* Required work
Can you reproduce each of the rows below word for word, without changing a single character or number?

Layout coordinate data:

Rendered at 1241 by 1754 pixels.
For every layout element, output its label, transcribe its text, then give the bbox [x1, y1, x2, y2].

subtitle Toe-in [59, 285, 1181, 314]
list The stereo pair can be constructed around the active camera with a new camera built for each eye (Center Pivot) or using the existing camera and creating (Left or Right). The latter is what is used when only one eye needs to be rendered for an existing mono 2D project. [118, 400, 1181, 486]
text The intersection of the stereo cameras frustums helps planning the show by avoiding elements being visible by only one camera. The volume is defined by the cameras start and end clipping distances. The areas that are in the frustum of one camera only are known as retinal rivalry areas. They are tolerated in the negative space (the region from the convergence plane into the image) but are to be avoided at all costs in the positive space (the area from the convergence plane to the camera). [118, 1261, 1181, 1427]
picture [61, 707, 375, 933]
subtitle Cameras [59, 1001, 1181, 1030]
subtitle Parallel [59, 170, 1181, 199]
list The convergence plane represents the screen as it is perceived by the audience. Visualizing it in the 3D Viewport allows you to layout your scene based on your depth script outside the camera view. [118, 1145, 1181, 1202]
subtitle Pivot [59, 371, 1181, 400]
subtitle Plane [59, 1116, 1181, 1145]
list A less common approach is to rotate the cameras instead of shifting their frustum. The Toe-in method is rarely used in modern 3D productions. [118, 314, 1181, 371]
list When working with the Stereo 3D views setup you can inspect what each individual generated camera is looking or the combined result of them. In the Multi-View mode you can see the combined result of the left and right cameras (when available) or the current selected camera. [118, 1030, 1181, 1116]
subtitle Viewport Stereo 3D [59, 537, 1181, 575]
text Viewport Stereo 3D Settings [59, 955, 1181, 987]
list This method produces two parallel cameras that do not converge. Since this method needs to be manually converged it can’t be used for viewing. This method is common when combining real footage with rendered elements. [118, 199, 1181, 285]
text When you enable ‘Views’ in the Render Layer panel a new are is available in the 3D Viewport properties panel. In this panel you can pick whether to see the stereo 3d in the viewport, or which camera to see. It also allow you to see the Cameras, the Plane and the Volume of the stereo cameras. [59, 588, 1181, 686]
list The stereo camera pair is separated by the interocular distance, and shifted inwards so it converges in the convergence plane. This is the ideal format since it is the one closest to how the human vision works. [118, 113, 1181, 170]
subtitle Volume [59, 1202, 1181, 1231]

* Right answer
Rendered at 1241 by 1754 pixels.
For every layout element, output its label, transcribe its text, then give the bbox [x1, y1, x2, y2].

subtitle Toe-in [59, 285, 1181, 314]
list The stereo pair can be constructed around the active camera with a new camera built for each eye (Center Pivot) or using the existing camera and creating (Left or Right). The latter is what is used when only one eye needs to be rendered for an existing mono 2D project. [118, 400, 1181, 486]
text The intersection of the stereo cameras frustums helps planning the show by avoiding elements being visible by only one camera. The volume is defined by the cameras start and end clipping distances. The areas that are in the frustum of one camera only are known as retinal rivalry areas. They are tolerated in the negative space (the region from the convergence plane into the image) but are to be avoided at all costs in the positive space (the area from the convergence plane to the camera). [118, 1261, 1181, 1427]
picture [61, 707, 375, 933]
subtitle Cameras [59, 1001, 1181, 1030]
subtitle Parallel [59, 170, 1181, 199]
list The convergence plane represents the screen as it is perceived by the audience. Visualizing it in the 3D Viewport allows you to layout your scene based on your depth script outside the camera view. [118, 1145, 1181, 1202]
subtitle Pivot [59, 371, 1181, 400]
subtitle Plane [59, 1116, 1181, 1145]
list A less common approach is to rotate the cameras instead of shifting their frustum. The Toe-in method is rarely used in modern 3D productions. [118, 314, 1181, 371]
list When working with the Stereo 3D views setup you can inspect what each individual generated camera is looking or the combined result of them. In the Multi-View mode you can see the combined result of the left and right cameras (when available) or the current selected camera. [118, 1030, 1181, 1116]
subtitle Viewport Stereo 3D [59, 537, 1181, 575]
text Viewport Stereo 3D Settings [59, 955, 1181, 987]
list This method produces two parallel cameras that do not converge. Since this method needs to be manually converged it can’t be used for viewing. This method is common when combining real footage with rendered elements. [118, 199, 1181, 285]
text When you enable ‘Views’ in the Render Layer panel a new are is available in the 3D Viewport properties panel. In this panel you can pick whether to see the stereo 3d in the viewport, or which camera to see. It also allow you to see the Cameras, the Plane and the Volume of the stereo cameras. [59, 588, 1181, 686]
list The stereo camera pair is separated by the interocular distance, and shifted inwards so it converges in the convergence plane. This is the ideal format since it is the one closest to how the human vision works. [118, 113, 1181, 170]
subtitle Volume [59, 1202, 1181, 1231]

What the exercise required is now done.